[WATCH] Migrants being sent out to sea with Valletta on their GPS, Evarist Bartolo claims

The Foreign Minister says NGO migrant rescue ships are acting as a magnet for people smugglers to send migrants out to sea at a time when ports in the Mediterranean are closed because of the COVID-19 crisis

Foreign Minister Evarist Bartolo
Foreign Minister Evarist Bartolo

Migrants were being sent out to sea by human smugglers with Valletta recorded on their GPS, Evarist Bartolo has claimed.

The Foreign Minister said there were thousands of migrants in Libya ready to leave and these were being directed towards Malta.

“Our centres are full and we cannot accept more people at a time when the country’s resources are focussed on combatting the COVID-19 pandemic and ports of other countries are closed,” Bartolo said in an interview on TVM’s Xtra on Thursday night.

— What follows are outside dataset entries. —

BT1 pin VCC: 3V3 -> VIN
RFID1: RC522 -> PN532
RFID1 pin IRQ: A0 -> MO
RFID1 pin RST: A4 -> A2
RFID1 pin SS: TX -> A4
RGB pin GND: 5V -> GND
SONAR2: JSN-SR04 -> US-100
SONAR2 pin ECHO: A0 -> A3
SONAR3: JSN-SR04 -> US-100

He reiterated his criticism of migrant rescue ships operated by NGOs, accusing them of acting as a magnet for human smugglers to send people out to sea.

He insisted that the Mediterranean had been quiet this year until the arrival of the Alan Kurdi, a rescue ship from Germany, which advertised its coordinates.

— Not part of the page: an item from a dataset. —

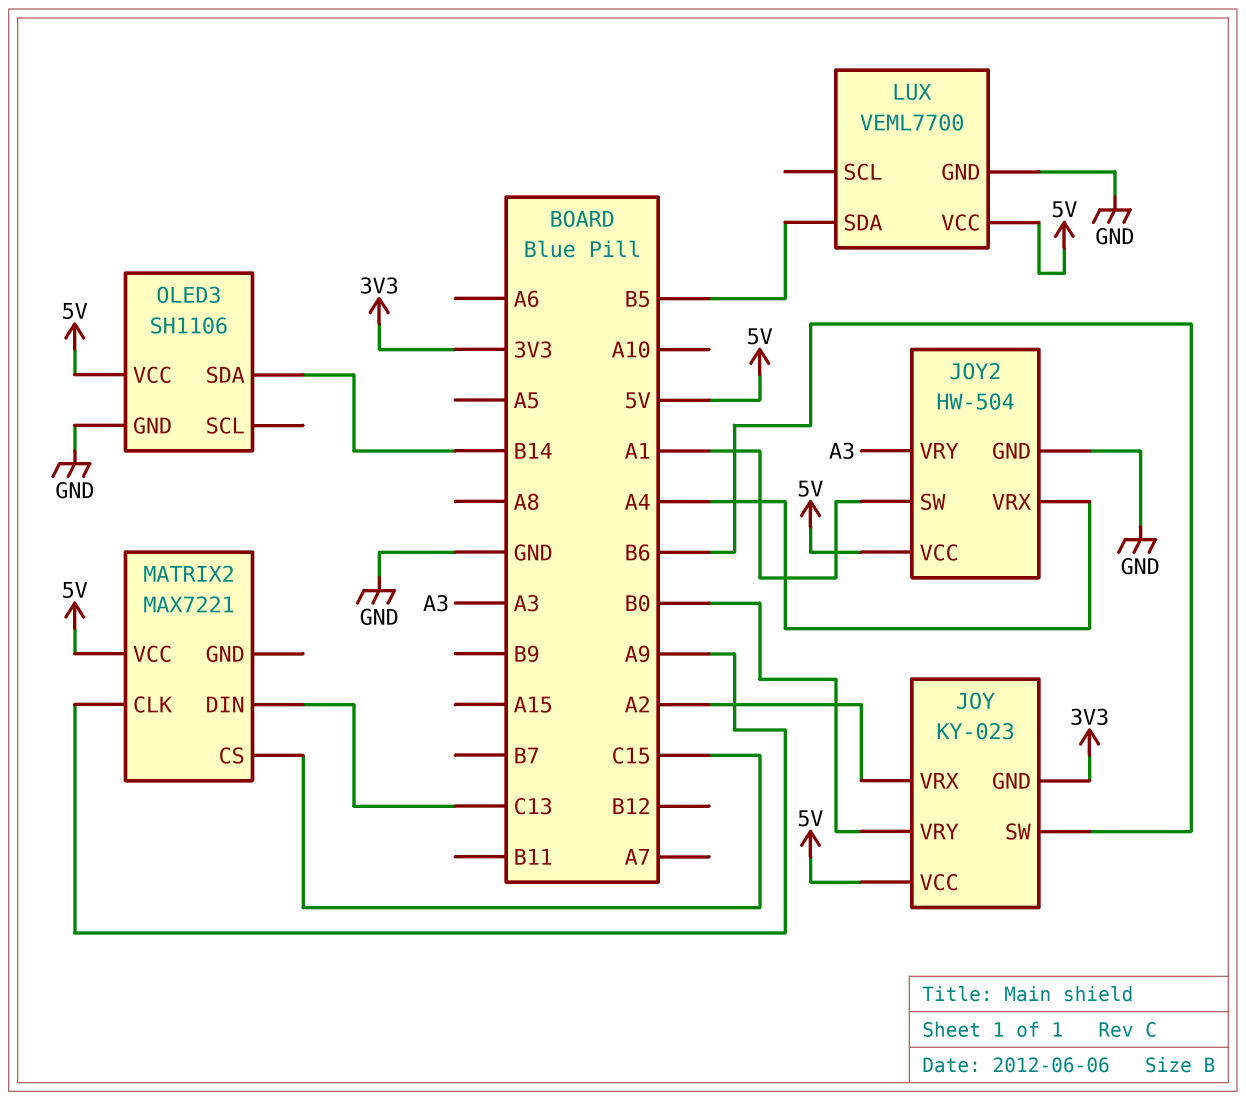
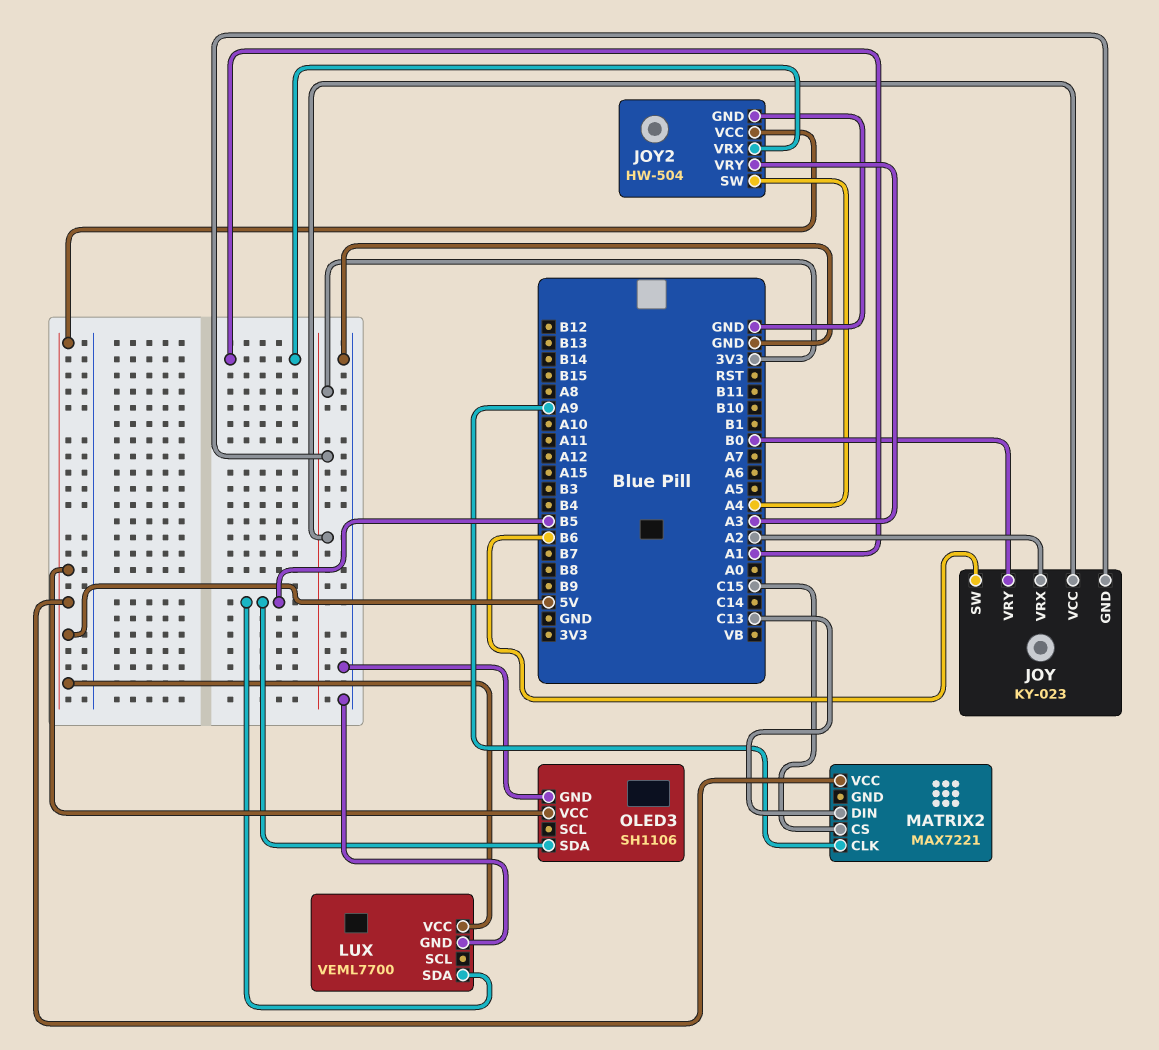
JOY pin VCC: 5V -> 3V3
JOY2 pin SW: A1 -> A4
JOY2 pin VRX: A4 -> A1
OLED3 pin SDA: B14 -> B5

Migrant rescue ships that chose to operate in the Mediterranean at this time, with full knowledge that many countries’ ports are closed, are “irresponsible”, he added.

“At the moment, it is certainly irresponsible for a [migrant rescue] ship from Germany to come to the Mediterranean, three or four thousand kilometres away from its country,” Bartolo said.

While acknowledging that migrant boats will still be sent out into the Mediterranean even if there are no NGO ships to rescue them, Bartolo insisted the presence of such ships encouraged human smugglers to intensify their efforts.

The Foreign Minister said NGO rescue ships had a vital role to play but a way must be found for them to fit into the system, instead of working independently.

“I do believe that they have an important role, but they need to be regulated. Let us regulate these affairs. Let us give a role to NGOs but let it be regulated, and let us also give a role to states and institutions,” he said.

He reiterated Malta’s proposal for an EU €100 million aid package for Libya that could be used to fund international organisations already working in the north African state.

Bartolo bemoaned the EU’s lack of action in these trying circumstances, claiming that “we have to remind them that the Mediterranean even exists”.

The Foreign Minister expressed his shock at the lack of European solidarity, even with regard to the COVID-19 pandemic, noting that many EU countries stopped the exports of medicine and medical equipment.

“This is a very difficult time for the European Union, because what is currently most lacking is the word ‘union’,” Bartolo said.